Input for this task:
START
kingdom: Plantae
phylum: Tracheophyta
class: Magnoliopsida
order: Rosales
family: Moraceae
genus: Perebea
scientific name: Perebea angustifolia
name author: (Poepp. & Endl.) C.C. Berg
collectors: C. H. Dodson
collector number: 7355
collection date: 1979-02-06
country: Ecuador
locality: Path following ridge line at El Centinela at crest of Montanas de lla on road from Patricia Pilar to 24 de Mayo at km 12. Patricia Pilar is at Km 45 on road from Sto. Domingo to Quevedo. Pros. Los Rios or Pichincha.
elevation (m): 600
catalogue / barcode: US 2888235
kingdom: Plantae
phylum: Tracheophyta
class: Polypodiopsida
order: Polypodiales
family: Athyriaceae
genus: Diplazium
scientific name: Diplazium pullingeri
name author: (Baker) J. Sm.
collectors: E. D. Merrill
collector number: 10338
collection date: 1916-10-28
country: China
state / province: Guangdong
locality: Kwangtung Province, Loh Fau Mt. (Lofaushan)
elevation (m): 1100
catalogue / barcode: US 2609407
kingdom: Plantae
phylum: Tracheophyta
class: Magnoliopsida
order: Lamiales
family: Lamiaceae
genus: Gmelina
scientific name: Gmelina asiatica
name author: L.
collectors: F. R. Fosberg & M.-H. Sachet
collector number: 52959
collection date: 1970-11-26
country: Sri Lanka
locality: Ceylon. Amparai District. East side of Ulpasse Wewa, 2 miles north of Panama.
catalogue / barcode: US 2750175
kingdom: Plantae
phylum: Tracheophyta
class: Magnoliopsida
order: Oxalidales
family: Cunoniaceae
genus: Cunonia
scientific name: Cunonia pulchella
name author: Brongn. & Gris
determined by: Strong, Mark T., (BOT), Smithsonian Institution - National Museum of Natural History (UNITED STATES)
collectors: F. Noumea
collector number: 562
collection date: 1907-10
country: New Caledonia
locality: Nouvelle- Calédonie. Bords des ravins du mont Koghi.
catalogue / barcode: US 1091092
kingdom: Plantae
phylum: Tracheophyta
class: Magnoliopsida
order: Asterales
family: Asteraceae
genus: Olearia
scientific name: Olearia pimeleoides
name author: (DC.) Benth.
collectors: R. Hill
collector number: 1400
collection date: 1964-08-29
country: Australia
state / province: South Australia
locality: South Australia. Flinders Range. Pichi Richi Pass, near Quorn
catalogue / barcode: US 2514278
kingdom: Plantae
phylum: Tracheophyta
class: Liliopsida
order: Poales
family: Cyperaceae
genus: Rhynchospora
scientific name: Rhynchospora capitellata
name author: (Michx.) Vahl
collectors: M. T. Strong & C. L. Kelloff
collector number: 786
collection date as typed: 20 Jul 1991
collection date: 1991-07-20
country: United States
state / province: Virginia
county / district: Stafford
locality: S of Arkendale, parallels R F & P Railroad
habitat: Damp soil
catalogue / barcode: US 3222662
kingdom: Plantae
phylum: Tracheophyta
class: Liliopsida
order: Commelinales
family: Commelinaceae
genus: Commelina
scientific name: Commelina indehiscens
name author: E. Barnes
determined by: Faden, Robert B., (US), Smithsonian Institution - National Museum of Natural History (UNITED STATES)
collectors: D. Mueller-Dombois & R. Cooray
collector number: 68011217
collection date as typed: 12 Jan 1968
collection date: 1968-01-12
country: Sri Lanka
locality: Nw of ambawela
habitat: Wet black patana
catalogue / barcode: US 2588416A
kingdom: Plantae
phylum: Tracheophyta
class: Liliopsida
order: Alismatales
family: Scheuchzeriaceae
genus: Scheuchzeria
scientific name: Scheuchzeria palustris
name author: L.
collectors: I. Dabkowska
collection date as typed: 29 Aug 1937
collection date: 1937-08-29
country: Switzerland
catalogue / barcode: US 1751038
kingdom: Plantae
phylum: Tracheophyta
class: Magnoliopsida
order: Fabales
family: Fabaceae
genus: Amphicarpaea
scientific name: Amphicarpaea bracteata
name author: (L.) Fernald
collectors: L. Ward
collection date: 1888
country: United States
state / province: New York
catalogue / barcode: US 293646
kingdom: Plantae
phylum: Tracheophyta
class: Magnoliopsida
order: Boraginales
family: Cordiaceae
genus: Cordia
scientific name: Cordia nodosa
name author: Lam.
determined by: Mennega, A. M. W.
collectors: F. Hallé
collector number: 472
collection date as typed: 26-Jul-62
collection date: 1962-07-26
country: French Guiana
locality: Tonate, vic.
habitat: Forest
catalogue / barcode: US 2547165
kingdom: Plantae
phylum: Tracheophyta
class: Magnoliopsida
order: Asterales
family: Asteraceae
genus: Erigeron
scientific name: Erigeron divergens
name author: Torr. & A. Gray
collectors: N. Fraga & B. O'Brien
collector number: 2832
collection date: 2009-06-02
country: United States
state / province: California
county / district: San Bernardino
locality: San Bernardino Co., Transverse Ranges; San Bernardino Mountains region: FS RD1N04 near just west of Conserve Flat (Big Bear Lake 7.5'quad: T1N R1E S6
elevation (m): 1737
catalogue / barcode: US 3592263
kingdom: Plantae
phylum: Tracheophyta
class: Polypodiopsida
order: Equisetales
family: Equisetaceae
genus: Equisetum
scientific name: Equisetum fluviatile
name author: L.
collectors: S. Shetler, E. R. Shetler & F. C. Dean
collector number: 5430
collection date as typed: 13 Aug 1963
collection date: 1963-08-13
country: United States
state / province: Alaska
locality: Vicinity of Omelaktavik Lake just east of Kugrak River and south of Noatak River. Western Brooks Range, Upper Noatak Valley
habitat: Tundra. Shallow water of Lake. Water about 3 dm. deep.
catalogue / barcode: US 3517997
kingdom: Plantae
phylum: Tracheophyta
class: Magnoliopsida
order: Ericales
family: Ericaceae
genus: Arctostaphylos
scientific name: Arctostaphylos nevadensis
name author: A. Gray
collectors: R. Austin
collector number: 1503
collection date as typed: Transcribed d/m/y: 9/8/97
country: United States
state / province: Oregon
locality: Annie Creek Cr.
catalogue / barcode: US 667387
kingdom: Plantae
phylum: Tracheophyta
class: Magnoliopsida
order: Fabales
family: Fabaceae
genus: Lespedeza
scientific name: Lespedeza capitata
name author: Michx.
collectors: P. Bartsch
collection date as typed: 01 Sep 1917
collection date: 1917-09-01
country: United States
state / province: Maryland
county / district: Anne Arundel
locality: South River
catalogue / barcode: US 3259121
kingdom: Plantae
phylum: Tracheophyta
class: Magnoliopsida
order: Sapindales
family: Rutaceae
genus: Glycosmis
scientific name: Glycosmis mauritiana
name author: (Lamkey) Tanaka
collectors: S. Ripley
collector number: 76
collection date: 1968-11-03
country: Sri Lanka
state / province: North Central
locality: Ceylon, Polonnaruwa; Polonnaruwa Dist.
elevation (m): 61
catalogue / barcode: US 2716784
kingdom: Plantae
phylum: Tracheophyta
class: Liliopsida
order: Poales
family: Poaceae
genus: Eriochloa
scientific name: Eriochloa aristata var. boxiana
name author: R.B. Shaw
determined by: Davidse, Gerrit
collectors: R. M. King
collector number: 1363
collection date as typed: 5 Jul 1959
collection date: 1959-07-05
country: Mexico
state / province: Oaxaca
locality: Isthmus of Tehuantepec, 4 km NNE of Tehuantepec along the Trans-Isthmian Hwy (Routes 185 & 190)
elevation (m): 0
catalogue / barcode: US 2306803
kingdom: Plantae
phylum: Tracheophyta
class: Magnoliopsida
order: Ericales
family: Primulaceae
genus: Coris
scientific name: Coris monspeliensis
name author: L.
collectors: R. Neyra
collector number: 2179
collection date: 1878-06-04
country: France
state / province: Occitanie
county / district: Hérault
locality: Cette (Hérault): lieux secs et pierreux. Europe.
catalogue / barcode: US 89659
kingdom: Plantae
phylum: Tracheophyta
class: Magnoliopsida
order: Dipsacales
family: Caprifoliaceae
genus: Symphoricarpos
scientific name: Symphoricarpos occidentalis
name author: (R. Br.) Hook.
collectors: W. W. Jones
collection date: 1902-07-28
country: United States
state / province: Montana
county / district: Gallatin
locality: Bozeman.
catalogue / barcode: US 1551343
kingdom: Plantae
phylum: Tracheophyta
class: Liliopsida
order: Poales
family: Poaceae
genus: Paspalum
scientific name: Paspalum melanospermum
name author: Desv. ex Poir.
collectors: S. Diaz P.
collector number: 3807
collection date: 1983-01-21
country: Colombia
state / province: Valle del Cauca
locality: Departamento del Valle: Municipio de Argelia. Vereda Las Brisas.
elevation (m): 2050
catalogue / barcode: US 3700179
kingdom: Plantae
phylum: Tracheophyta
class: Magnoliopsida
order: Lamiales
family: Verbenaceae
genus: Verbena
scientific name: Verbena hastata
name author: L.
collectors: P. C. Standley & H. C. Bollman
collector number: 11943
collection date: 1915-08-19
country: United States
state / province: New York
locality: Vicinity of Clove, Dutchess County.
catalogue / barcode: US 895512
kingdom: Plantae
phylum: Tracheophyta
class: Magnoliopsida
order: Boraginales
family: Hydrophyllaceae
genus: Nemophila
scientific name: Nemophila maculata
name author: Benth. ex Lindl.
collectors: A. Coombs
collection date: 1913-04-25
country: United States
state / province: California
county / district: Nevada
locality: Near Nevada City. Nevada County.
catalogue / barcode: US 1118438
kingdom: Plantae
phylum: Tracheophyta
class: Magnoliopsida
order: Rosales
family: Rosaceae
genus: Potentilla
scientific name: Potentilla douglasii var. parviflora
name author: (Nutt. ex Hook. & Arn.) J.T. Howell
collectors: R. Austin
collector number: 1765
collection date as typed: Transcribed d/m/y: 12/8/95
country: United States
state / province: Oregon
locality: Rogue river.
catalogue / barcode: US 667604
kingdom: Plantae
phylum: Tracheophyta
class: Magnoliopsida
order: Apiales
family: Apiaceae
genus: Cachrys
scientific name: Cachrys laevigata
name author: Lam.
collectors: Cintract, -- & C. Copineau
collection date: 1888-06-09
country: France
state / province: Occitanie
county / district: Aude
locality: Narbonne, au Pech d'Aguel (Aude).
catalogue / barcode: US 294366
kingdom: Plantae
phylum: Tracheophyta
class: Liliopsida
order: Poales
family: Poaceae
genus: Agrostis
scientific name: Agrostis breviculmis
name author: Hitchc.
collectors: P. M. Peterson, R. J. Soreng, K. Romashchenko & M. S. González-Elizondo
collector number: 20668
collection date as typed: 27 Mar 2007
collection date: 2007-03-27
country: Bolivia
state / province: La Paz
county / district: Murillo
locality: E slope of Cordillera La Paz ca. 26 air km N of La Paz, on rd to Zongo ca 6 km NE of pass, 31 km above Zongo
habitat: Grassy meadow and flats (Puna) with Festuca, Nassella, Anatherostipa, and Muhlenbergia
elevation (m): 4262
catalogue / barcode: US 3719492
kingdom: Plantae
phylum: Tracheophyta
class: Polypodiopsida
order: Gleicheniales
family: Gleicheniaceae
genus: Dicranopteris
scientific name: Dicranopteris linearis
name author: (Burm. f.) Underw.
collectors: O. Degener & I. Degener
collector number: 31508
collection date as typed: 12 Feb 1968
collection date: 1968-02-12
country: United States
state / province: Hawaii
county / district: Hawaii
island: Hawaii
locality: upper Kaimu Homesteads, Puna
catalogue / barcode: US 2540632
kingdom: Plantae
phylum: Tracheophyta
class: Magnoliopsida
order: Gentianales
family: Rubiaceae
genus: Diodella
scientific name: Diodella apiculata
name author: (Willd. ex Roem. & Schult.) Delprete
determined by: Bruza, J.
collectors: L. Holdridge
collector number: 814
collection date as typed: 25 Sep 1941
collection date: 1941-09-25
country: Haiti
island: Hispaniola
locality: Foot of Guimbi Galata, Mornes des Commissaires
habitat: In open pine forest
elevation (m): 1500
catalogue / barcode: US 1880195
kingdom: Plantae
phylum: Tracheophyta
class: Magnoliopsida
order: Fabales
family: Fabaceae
END
Requirements: Please give the stretch of rows from the very beginning through the line containing "country: Australia" as a numbered list, omitting blank lines.

Written solution:
1. kingdom: Plantae
2. phylum: Tracheophyta
3. class: Magnoliopsida
4. order: Rosales
5. family: Moraceae
6. genus: Perebea
7. scientific name: Perebea angustifolia
8. name author: (Poepp. & Endl.) C.C. Berg
9. collectors: C. H. Dodson
10. collector number: 7355
11. collection date: 1979-02-06
12. country: Ecuador
13. locality: Path following ridge line at El Centinela at crest of Montanas de lla on road from Patricia Pilar to 24 de Mayo at km 12. Patricia Pilar is at Km 45 on road from Sto. Domingo to Quevedo. Pros. Los Rios or Pichincha.
14. elevation (m): 600
15. catalogue / barcode: US 2888235
16. kingdom: Plantae
17. phylum: Tracheophyta
18. class: Polypodiopsida
19. order: Polypodiales
20. family: Athyriaceae
21. genus: Diplazium
22. scientific name: Diplazium pullingeri
23. name author: (Baker) J. Sm.
24. collectors: E. D. Merrill
25. collector number: 10338
26. collection date: 1916-10-28
27. country: China
28. state / province: Guangdong
29. locality: Kwangtung Province, Loh Fau Mt. (Lofaushan)
30. elevation (m): 1100
31. catalogue / barcode: US 2609407
32. kingdom: Plantae
33. phylum: Tracheophyta
34. class: Magnoliopsida
35. order: Lamiales
36. family: Lamiaceae
37. genus: Gmelina
38. scientific name: Gmelina asiatica
39. name author: L.
40. collectors: F. R. Fosberg & M.-H. Sachet
41. collector number: 52959
42. collection date: 1970-11-26
43. country: Sri Lanka
44. locality: Ceylon. Amparai District. East side of Ulpasse Wewa, 2 miles north of Panama.
45. catalogue / barcode: US 2750175
46. kingdom: Plantae
47. phylum: Tracheophyta
48. class: Magnoliopsida
49. order: Oxalidales
50. family: Cunoniaceae
51. genus: Cunonia
52. scientific name: Cunonia pulchella
53. name author: Brongn. & Gris
54. determined by: Strong, Mark T., (BOT), Smithsonian Institution - National Museum of Natural History (UNITED STATES)
55. collectors: F. Noumea
56. collector number: 562
57. collection date: 1907-10
58. country: New Caledonia
59. locality: Nouvelle- Calédonie. Bords des ravins du mont Koghi.
60. catalogue / barcode: US 1091092
61. kingdom: Plantae
62. phylum: Tracheophyta
63. class: Magnoliopsida
64. order: Asterales
65. family: Asteraceae
66. genus: Olearia
67. scientific name: Olearia pimeleoides
68. name author: (DC.) Benth.
69. collectors: R. Hill
70. collector number: 1400
71. collection date: 1964-08-29
72. country: Australia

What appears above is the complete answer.